Aafia Siddiqui (Credit: AP Photo) As U.S. and Pakistani officials sort through the confusion following Aafia Siddiqui's transfer to New York after being charged with trying to kill U.S. soldiers and FBI agents in Afghanistan last month, a key question remains: Where has Siddiqui been for the past five years?

The American-trained neuroscientist is being held without bail after firing two shots at American soldiers and FBI agents a day after local authorities in Ghazni, Afghanistan took her into custody for loitering. Some officials are calling her arrest "the most significant capture in five years." She has been linked to at least two al-Qaida members -- one of whom is her husband (PDF), detained in Guantanamo since 2006. She is said to have helped alleged al-Qaida operative Majid Khan gain access to documents to re-enter the United States. (Despite all those allegations, Siddiqui has so far not faced any terrorism-related charges.)

In March 2003, Siddiqui disappeared after visiting her parents' home with her three children in Karachi, Pakistan. The mystery of her whereabouts since then has caused an uproar among human rights groups, most of which are looking in the general direction of the U.S. government. A press release issued by Siddiqui's lawyer, Elaine Whitfield Sharp, claims Siddiqui said she had been held in U.S. custody at Bagram Air Base in the Parvan Province of Afghanistan.

"We do know she was at Bagram for a long time. It was a long time. According to my client, she was there for years and she was held in American custody; her treatment was horrendous."

Joanne Mariner, director of terrorism and counterterrorism at Human Rights Watch, speculated that Siddiqui may be a detainee known as "Prisoner 650" or the "Gray Lady of Bagram" -- allegedly the only female prisoner at Bagram.

"Obviously, this is a rare occurrence," Mariner said. Siddiqui "was the only woman on our list of disappeared people. Just the fact that this was a Pakistani woman suggests that this is Siddiqui. It's not proof, but it raises the possibility."

Since Siddiqui was detained last month, officials at the Justice Department and the CIA have maintained that she had not been in U.S. custody.

"As the Department of Justice has said, this individual was not in U.S. custody before she was detained on July 17, 2008," CIA spokesman George Little said.

Other groups, such as the Human Rights Coalition of Pakistan (HRCP), insist that's not true.

"To say that she had been taken into custody only on July 21, 2008 is a blatant lie, as transparently ugly as any falsehood can be," HRCP co-chairperson Iqbal Haider said in an Aug. 5 press release. "The insinuation, that she had been hiding herself since 2003, is a travesty of truth, an affront to people's common sense."

President Bush acknowledged in September 2006 that secret CIA-operated, international prisons existed to hold al-Qaida members and other suspects associated with the war on terror.
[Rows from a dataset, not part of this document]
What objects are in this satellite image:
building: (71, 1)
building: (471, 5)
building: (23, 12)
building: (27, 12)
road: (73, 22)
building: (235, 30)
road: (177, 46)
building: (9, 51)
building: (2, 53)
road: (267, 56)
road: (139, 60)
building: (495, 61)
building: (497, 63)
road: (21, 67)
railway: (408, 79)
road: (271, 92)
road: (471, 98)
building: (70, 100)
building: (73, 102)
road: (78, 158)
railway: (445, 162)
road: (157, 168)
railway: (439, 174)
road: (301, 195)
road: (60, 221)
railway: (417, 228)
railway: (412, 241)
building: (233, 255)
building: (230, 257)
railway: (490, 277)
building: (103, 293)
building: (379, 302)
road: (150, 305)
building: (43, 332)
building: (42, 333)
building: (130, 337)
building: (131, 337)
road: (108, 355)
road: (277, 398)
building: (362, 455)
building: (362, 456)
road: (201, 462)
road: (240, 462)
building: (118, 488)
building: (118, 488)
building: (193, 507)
Khalid Shaikh Mohammed, the "principle architect of the 9/11 attacks" (PDF), was picked up and disappeared in a March 2003 raid in Rawalpindi, and Ramzi bin al-Shibh was captured and disappeared following gunfire in Karachi in September 2002.

Calls and e-mails about Siddiqui to a spokeswoman for Bagram Air Base and to Pakistan's Interior Secretary Kamal Shah have not been returned. We'll post their response if we hear from them.